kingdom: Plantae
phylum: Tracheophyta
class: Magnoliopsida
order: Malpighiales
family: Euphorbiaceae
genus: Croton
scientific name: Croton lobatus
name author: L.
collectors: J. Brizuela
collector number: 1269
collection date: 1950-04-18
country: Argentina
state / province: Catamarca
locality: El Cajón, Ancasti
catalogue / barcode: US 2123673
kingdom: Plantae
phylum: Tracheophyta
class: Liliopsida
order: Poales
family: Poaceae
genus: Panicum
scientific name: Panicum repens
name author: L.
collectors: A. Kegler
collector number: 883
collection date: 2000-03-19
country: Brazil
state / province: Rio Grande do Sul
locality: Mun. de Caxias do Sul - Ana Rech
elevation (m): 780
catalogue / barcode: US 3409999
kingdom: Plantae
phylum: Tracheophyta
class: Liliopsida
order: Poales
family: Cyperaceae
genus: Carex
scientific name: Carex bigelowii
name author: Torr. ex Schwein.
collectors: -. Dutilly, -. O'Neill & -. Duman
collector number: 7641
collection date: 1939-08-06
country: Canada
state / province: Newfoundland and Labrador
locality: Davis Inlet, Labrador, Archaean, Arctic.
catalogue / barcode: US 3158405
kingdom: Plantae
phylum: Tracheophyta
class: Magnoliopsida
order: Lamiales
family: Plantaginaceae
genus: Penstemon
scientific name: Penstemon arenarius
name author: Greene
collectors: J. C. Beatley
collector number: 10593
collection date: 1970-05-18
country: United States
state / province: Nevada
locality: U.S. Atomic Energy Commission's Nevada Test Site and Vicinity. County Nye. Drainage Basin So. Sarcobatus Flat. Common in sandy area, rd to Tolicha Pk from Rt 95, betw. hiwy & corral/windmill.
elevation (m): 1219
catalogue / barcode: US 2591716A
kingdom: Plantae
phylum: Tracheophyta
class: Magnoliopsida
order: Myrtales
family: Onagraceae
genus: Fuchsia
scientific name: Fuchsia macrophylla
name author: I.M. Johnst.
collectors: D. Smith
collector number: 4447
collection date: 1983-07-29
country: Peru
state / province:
-------------------------
### SHORT EXERCISE
Reproduce the listing above in full, changing each "collection date" to "date collected" and keeping everything else unchanged.

### RESULT
kingdom: Plantae
phylum: Tracheophyta
class: Magnoliopsida
order: Malpighiales
family: Euphorbiaceae
genus: Croton
scientific name: Croton lobatus
name author: L.
collectors: J. Brizuela
collector number: 1269
date collected: 1950-04-18
country: Argentina
state / province: Catamarca
locality: El Cajón, Ancasti
catalogue / barcode: US 2123673
kingdom: Plantae
phylum: Tracheophyta
class: Liliopsida
order: Poales
family: Poaceae
genus: Panicum
scientific name: Panicum repens
name author: L.
collectors: A. Kegler
collector number: 883
date collected: 2000-03-19
country: Brazil
state / province: Rio Grande do Sul
locality: Mun. de Caxias do Sul - Ana Rech
elevation (m): 780
catalogue / barcode: US 3409999
kingdom: Plantae
phylum: Tracheophyta
class: Liliopsida
order: Poales
family: Cyperaceae
genus: Carex
scientific name: Carex bigelowii
name author: Torr. ex Schwein.
collectors: -. Dutilly, -. O'Neill & -. Duman
collector number: 7641
date collected: 1939-08-06
country: Canada
state / province: Newfoundland and Labrador
locality: Davis Inlet, Labrador, Archaean, Arctic.
catalogue / barcode: US 3158405
kingdom: Plantae
phylum: Tracheophyta
class: Magnoliopsida
order: Lamiales
family: Plantaginaceae
genus: Penstemon
scientific name: Penstemon arenarius
name author: Greene
collectors: J. C. Beatley
collector number: 10593
date collected: 1970-05-18
country: United States
state / province: Nevada
locality: U.S. Atomic Energy Commission's Nevada Test Site and Vicinity. County Nye. Drainage Basin So. Sarcobatus Flat. Common in sandy area, rd to Tolicha Pk from Rt 95, betw. hiwy & corral/windmill.
elevation (m): 1219
catalogue / barcode: US 2591716A
kingdom: Plantae
phylum: Tracheophyta
class: Magnoliopsida
order: Myrtales
family: Onagraceae
genus: Fuchsia
scientific name: Fuchsia macrophylla
name author: I.M. Johnst.
collectors: D. Smith
collector number: 4447
date collected: 1983-07-29
country: Peru
state / province:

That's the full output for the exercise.